* Предоставленный отрывок
Обегали все бумажные лавки, всех типографщиков. За бумагу вперед требовали треть цены — остальное в долг, под залог отпечатанных экземпляров. Нашелся француз-типографщик, согласившийся за тысячу рублей все отпечатать и ждать полной расплаты до продажи книг.

Чтобы ускорить предприятие и найти недостающие деньги, решили привлечь и Михаила. «Мы разделяем труд на три равные части и усидчиво трудимся над ним… Переводить нужно начисто прямо, т. е. разборчиво. У тебя хороша рука и ты можешь это сделать… Денег нужно самое малое 500 руб. сереб. У Паттона готовы 700 [5]. Мне пришлют в Генваре руб. 500 (ежели же нет, то я возьму вперед жалованье). С своей стороны ты распорядись, чтобы иметь к февралю 500 руб. (к 15-му числу), хоть возьми жалование. С этими деньгами мы печатаем, объявляем и продаем экземпляры по 4 руб. сереб. (Цена дешевая, французская). Роман раскупается… 300 экземпляров окупают все издержки печати. Пусти весь роман в 8 томах по целковому, у нас барыша 7 тысяч».

Дело казалось верным.

Но вдруг Паттон заявил, что уезжает служить на Кавказ. Обещанных денег не дал. Все планы рушились.

Пришлось срочно писать Михаилу. «Все эти причины понудили меня просить тебя, друг мой, оставить покамест перевод. Весьма в недолгом времени уведомлю тебя о последнем решении; но вероятно не в пользу перевода».

Извлечённые данные
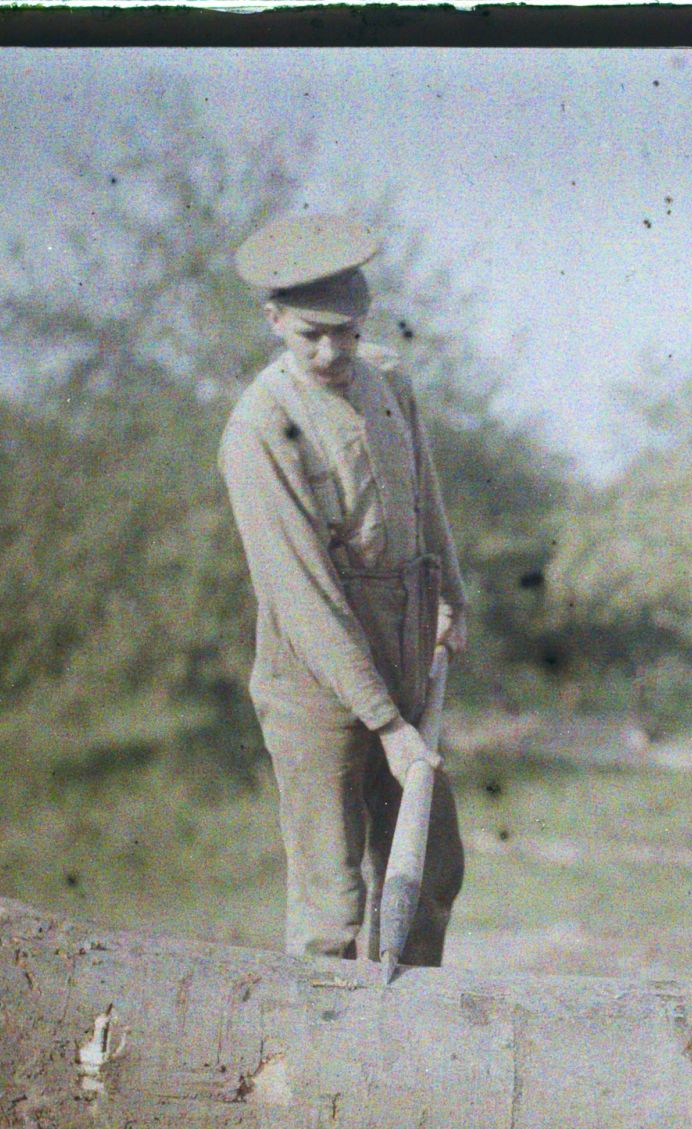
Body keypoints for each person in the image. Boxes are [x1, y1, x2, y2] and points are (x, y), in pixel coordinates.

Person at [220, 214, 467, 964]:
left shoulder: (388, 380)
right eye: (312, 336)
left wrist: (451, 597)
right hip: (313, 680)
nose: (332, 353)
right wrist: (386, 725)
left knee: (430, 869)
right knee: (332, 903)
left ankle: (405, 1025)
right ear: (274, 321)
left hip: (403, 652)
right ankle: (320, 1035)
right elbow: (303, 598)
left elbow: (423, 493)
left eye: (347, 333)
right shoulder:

* Что сделать
Пожалуйста, продолжите отрывок о хлопотах с изданием перевода романа, начав сразу после письма Михаилу. Эти данные никак не связаны с отрывком.

* Ответ
Федор Михайлович не ошибся. Столь, казалось бы, блестяще задуманное предприятие лопнуло, как мыльный пузырь.

Правда, «Евгению Гранде» Бальзака удалось пристроить в журнал «Репертуар и Пантеон». Ее напечатали.

Происшествие же с «Матильдой» не расхолодило Достоевского. Он еще ревностнее взялся за дело — начал переводить повесть Жорж Санд «Последняя Альдини». И вдруг опять неудача, да еще какая! Работа подходила к концу, когда обнаружилось, что повесть уже несколько лет как переведена и напечатана.

Да, карьера переводчика оказалась не столь доступной и доходной, как мнилось поначалу.

Другой, более слабый духом, непременно впал бы в отчаяние, отказался бы от мечтаний. Но только не он — Федор Достоевский. Неудачи, казалось, лишь раззадоривали его. Жизнь бросала ему вызов — он его принял.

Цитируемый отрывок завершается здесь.